REQUIRED ACTIONS
(a) In the commentary on National and Labour policy, copy the passage from "And so what" up to and including "from underneath them?", renaming "National" to "the governing party".
(b) From the commentary on National and Labour policy, list every measure the text says National introduced or announced.

PAGE TEXT
National's upped the refugee quota too, by 250. Not enough in the opinion of some humanitarian agencies, but enough to be seen to be doing something in the current climate.
You'll remember too, National increased working for families - they raised benefit rates for families with children by $25 a week. Inflation-adjustments aside, that was the first increase in benefits since 1977.
Remember too, mid last year, Steven Joyce did an about-turn and said the government would no longer take a $92 million dividend from Housing New Zealand. Instead, National would build more state houses.
That was a bolter. And Labour would argue, a direct hit on their policy which wouldn't require Housing New Zealand to be profitable.
They introduced the brightline test too - investment properties flicked off within two years would trigger a capital gains tax.
And there was a limp-wristed attempt to monitor foreign buyer levels too. It was designed to placate the public and to a certain degree Labour, but requiring foreign buyers to register with the IRD doesn't give an accurate picture of the level of foreign buyers.
It excludes trusts. It excludes foreigners who sell to foreigners. Overseas buyers can purchase properties through their children studying here, etc.
All of this said, National's great failing is housing. We just shouldn't be in the mess we're in. They've been in government for 8 years and they're still banging on about it being an issue of supply - which it is - but progress has been hindered by a number of issues, not least a dysfunctional relationship between central and local government in Auckland. Labour has tried, but failed to use this to their advantage.
Of course, Labour doesn't have a mortgage on any of these policies. But they are policies that would traditionally be on the call-card of the left.
And so what is Labour left to politic on? What will be Labour's big election 2017 policy? And how can they position that policy or policies so that National can't steal them out from underneath them?
Labour's running out of options and running out of time. What's left? What can they campaign on? Rising inequality? Child poverty? Will they have another go at housing?
It's anyone's guess really, and possibly Labour's still trying to guess too.

EXTRACTED RECORDS
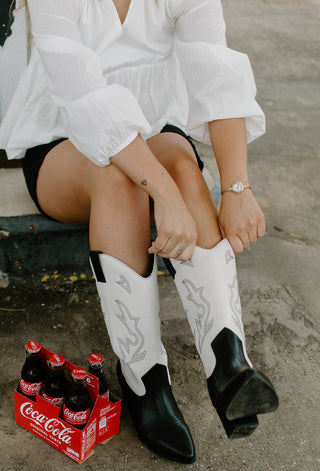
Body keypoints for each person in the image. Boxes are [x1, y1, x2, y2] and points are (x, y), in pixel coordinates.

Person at [0, 0, 279, 464]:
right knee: (119, 179)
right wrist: (163, 196)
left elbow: (218, 72)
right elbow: (84, 97)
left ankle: (228, 363)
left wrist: (236, 189)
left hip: (154, 128)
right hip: (63, 140)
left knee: (186, 171)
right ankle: (144, 377)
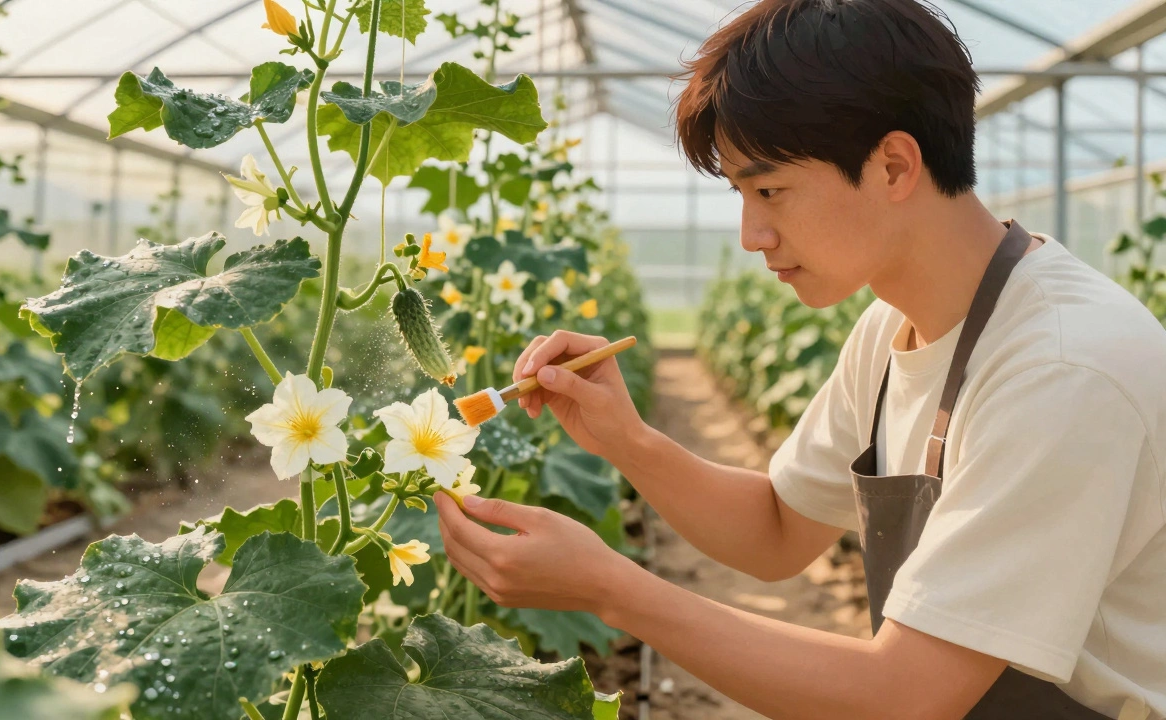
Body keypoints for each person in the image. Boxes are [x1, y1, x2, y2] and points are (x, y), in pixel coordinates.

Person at [432, 0, 1166, 717]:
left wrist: (612, 588)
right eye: (740, 194)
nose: (753, 234)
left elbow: (907, 695)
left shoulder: (1062, 369)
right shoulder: (892, 328)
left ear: (894, 166)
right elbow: (779, 529)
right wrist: (625, 439)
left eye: (771, 190)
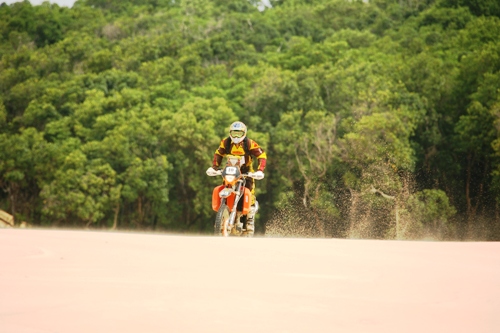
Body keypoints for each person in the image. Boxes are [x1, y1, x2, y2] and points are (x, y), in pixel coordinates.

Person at [206, 121, 267, 236]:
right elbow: (218, 154)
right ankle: (223, 212)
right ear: (230, 133)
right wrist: (214, 167)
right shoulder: (226, 143)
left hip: (246, 172)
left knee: (250, 192)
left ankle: (250, 220)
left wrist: (260, 170)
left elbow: (261, 155)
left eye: (239, 134)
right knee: (224, 186)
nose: (236, 137)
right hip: (230, 171)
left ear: (244, 133)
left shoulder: (250, 143)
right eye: (234, 133)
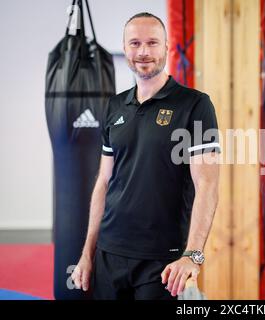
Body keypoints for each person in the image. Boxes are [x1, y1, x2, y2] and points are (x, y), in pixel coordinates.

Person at [71, 12, 220, 300]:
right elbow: (104, 181)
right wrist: (87, 253)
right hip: (108, 253)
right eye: (135, 43)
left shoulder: (195, 105)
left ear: (167, 48)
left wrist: (193, 255)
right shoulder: (114, 106)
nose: (143, 52)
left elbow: (208, 186)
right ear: (125, 49)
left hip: (162, 259)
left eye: (152, 43)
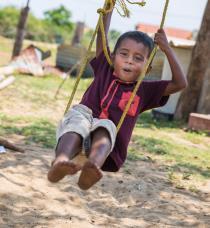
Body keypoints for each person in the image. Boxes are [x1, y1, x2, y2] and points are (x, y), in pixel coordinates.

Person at [47, 1, 187, 190]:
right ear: (112, 56)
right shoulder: (105, 67)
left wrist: (167, 49)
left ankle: (92, 167)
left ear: (148, 68)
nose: (129, 61)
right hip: (79, 130)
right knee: (77, 118)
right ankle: (61, 161)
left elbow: (180, 84)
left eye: (138, 58)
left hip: (105, 146)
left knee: (106, 126)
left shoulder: (145, 90)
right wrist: (109, 8)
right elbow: (102, 37)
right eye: (124, 54)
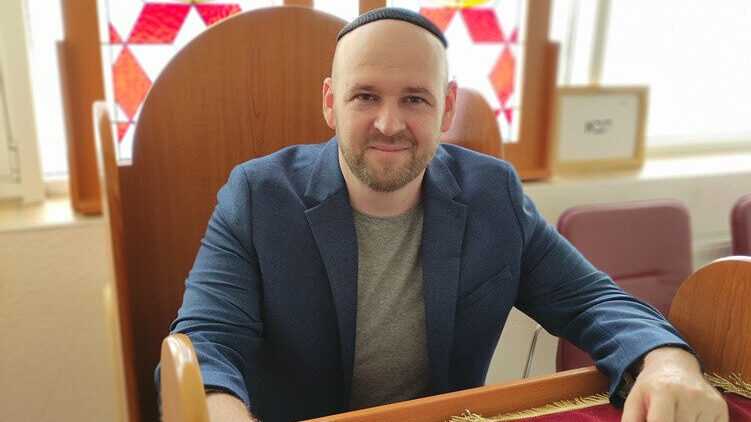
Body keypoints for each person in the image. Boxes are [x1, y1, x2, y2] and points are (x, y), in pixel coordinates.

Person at [157, 8, 727, 422]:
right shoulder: (258, 195)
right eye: (365, 96)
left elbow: (590, 300)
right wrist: (220, 412)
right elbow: (206, 341)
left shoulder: (492, 193)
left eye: (414, 98)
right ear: (331, 102)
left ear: (447, 106)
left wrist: (665, 360)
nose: (389, 123)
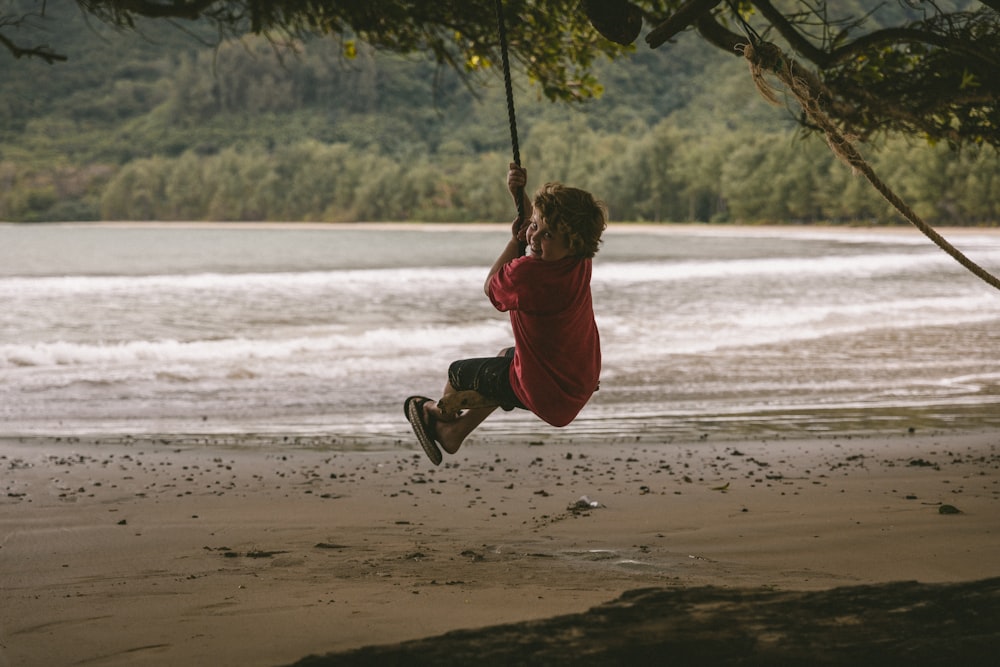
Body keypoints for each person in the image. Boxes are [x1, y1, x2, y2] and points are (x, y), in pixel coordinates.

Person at [405, 163, 607, 465]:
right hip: (577, 381)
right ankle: (455, 433)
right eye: (537, 226)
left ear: (571, 243)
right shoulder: (579, 261)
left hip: (545, 392)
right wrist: (519, 193)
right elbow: (533, 223)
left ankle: (437, 411)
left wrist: (516, 241)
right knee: (504, 357)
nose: (536, 238)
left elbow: (491, 287)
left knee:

SOLUTIONS TO EACH TASK
(a)
And so what is Labour left to politic on? What will be Labour's big election 2017 policy? And how can they position that policy or policies so that the governing party can't steal them out from underneath them?

(b)
- Raised the refugee quota by 250
- Raised benefit rates for families with children by $25 a week
- Stopped taking a $92 million dividend from Housing New Zealand and said it would build more state houses instead
- Introduced the brightline test, which triggers a capital gains tax on investment properties sold within two years
- Required foreign buyers to register with the IRD in order to monitor foreign buyer levels